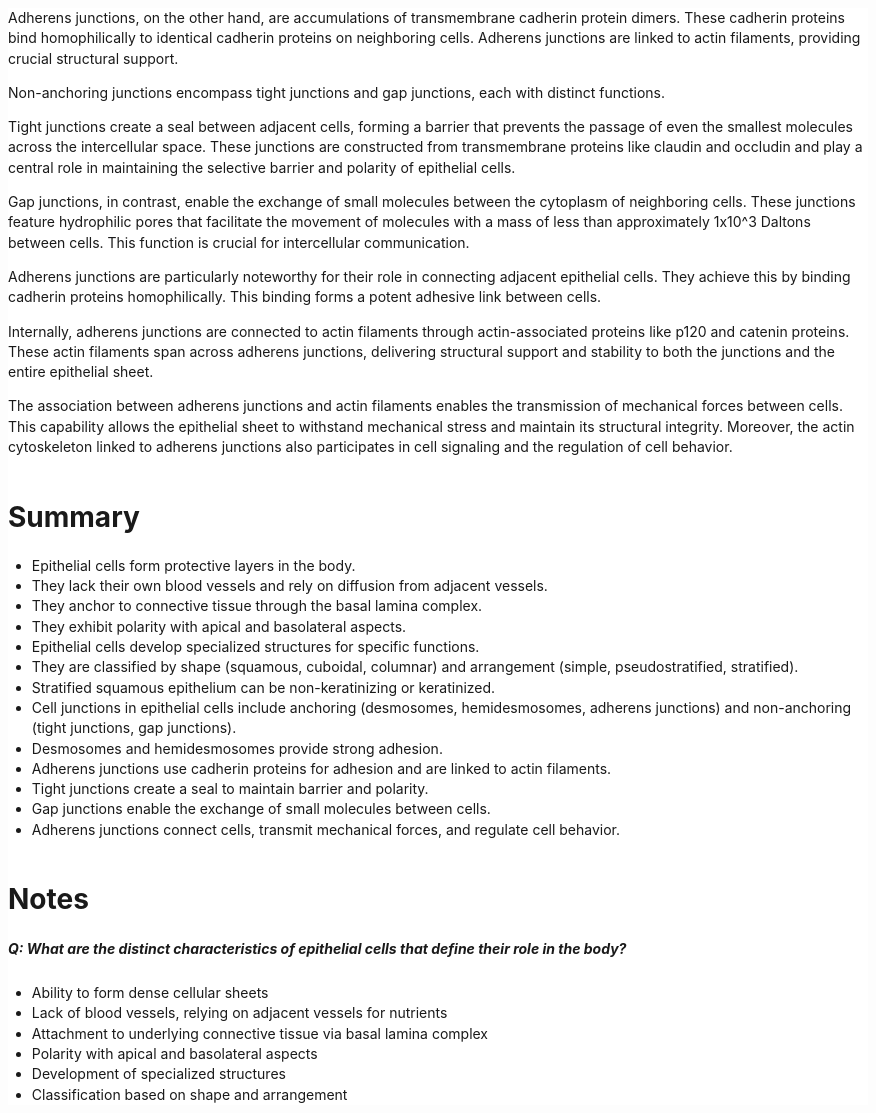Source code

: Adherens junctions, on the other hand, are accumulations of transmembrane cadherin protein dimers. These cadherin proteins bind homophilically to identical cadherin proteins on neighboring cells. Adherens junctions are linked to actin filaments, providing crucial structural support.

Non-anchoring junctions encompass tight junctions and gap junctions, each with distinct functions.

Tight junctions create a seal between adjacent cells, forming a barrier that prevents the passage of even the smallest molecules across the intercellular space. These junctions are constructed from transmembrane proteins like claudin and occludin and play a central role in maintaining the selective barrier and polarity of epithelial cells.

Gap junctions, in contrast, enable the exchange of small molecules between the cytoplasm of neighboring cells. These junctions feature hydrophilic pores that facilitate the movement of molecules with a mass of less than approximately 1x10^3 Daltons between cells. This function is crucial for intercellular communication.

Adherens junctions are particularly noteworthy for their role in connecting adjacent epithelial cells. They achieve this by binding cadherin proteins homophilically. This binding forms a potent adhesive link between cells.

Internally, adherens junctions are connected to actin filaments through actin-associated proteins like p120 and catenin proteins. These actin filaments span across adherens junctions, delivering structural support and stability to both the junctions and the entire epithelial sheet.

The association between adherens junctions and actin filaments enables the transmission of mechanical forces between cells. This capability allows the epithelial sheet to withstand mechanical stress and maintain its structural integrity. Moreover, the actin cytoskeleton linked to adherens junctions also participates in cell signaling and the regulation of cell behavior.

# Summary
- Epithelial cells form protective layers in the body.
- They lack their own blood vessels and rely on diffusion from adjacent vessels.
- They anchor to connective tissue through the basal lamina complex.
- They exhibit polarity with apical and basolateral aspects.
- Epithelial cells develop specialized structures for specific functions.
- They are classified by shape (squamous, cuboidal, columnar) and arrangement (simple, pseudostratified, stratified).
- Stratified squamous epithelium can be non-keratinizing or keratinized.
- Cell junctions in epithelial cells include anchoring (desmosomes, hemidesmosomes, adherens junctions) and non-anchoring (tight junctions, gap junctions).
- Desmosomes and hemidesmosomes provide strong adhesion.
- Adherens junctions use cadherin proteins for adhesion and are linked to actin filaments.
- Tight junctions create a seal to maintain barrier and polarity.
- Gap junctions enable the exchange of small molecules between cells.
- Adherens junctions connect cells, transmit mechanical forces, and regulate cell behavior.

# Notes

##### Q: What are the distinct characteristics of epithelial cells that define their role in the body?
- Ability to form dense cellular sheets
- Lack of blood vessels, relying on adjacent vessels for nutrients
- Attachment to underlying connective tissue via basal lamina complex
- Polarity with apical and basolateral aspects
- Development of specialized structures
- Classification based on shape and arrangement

* * * *

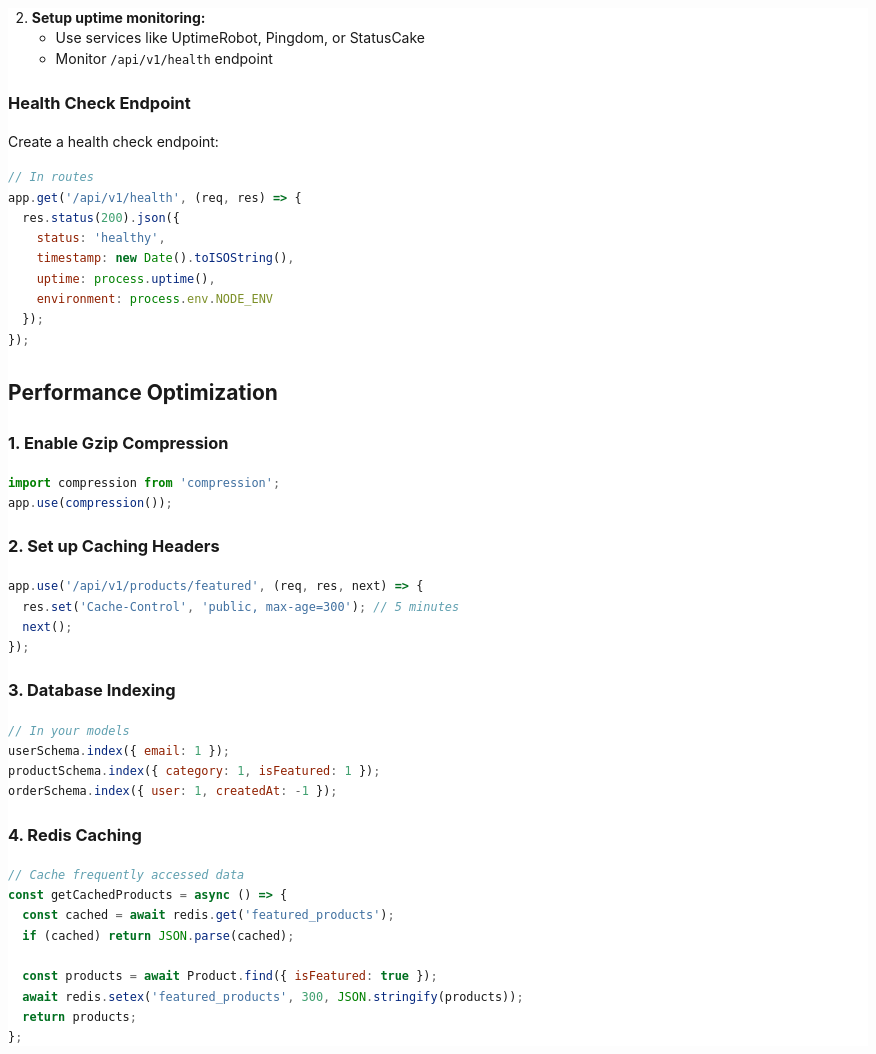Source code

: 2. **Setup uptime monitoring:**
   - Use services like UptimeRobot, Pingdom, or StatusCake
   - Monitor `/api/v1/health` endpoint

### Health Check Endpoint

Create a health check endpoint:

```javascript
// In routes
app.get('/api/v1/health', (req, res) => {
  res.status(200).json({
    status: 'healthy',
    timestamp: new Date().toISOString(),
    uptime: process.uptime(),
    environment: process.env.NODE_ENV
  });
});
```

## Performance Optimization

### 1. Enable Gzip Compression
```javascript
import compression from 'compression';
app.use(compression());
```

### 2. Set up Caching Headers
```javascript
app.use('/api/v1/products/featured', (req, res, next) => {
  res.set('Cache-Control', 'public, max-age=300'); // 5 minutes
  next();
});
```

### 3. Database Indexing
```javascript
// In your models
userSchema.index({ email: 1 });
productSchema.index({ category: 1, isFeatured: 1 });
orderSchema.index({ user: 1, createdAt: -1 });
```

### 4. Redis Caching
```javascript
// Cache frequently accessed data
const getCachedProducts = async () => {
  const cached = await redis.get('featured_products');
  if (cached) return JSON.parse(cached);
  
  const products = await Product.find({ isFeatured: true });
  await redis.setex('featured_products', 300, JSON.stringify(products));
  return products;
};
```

* * * *

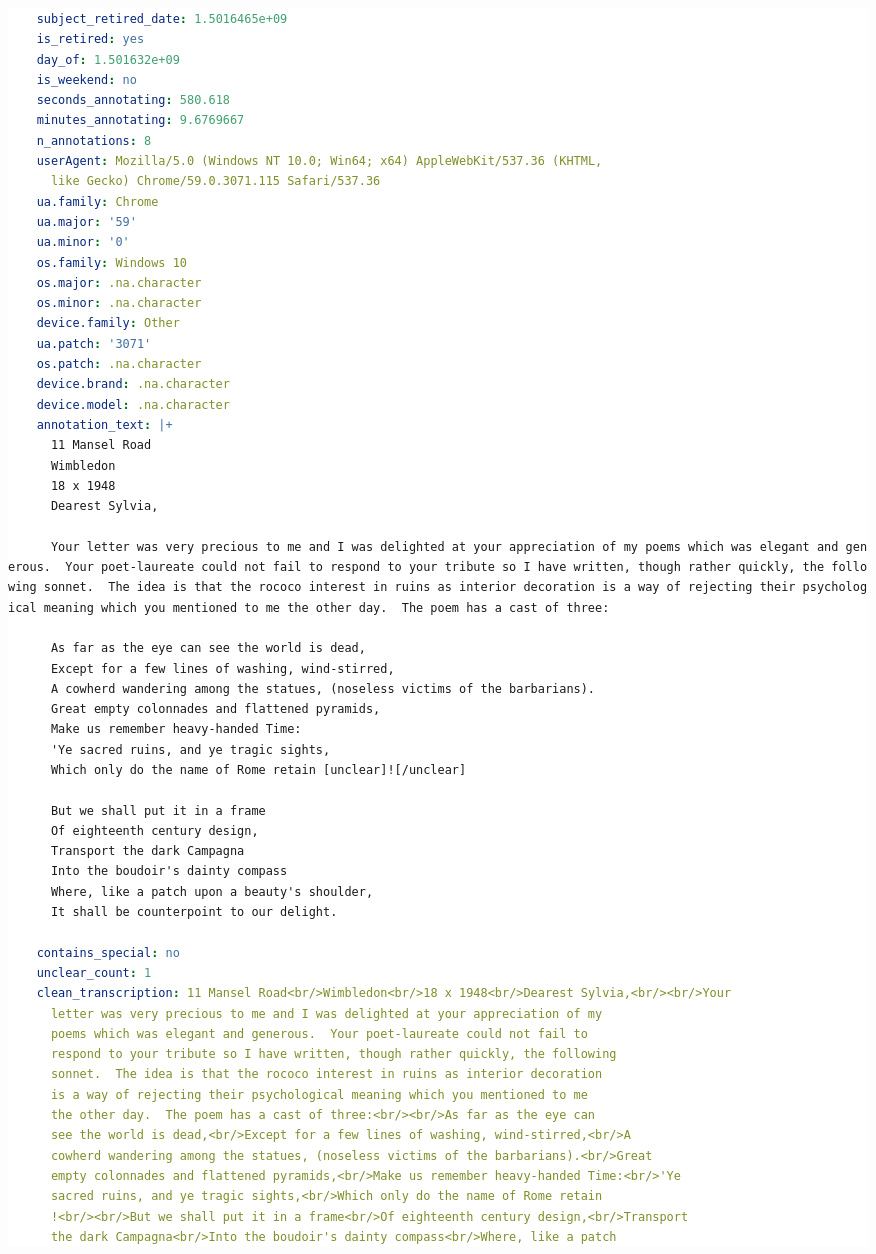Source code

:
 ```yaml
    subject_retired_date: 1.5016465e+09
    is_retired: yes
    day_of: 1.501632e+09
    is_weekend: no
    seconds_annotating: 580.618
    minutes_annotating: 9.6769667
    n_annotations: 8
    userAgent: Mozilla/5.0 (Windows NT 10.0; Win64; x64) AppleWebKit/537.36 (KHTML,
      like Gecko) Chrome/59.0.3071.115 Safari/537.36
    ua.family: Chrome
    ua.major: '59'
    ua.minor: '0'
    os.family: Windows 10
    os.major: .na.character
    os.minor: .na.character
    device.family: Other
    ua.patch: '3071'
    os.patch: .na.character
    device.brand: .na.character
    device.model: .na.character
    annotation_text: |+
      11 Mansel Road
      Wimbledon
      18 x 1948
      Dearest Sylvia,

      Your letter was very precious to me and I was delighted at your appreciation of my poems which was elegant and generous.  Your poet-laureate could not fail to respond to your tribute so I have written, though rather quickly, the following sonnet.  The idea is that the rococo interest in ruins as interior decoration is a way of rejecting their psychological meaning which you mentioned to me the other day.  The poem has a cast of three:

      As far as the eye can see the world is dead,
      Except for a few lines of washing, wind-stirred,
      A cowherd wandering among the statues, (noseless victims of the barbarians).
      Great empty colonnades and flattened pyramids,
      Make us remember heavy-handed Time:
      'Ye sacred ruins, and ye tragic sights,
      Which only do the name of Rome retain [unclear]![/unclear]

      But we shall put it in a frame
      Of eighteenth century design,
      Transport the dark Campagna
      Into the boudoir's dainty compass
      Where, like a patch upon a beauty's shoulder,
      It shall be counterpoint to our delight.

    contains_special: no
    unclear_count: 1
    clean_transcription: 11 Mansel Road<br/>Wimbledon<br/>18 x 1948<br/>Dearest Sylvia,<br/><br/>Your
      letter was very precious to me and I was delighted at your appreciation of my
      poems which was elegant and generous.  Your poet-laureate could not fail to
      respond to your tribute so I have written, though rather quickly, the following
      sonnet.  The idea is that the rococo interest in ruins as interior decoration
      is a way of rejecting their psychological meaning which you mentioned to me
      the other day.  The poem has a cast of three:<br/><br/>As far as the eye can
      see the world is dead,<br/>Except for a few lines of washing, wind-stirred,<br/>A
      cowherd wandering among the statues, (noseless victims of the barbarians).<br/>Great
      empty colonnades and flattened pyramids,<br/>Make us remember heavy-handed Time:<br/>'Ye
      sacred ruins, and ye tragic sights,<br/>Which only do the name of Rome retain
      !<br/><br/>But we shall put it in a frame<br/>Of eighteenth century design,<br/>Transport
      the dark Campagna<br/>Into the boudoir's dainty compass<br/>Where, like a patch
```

* * * *

▶ WORK ITEM
Pull every line containing "crucial" out of the material and copy it.

▶ SOLUTION TO THIS EXERCISE
: Adherens junctions, on the other hand, are accumulations of transmembrane cadherin protein dimers. These cadherin proteins bind homophilically to identical cadherin proteins on neighboring cells. Adherens junctions are linked to actin filaments, providing crucial structural support.
Gap junctions, in contrast, enable the exchange of small molecules between the cytoplasm of neighboring cells. These junctions feature hydrophilic pores that facilitate the movement of molecules with a mass of less than approximately 1x10^3 Daltons between cells. This function is crucial for intercellular communication.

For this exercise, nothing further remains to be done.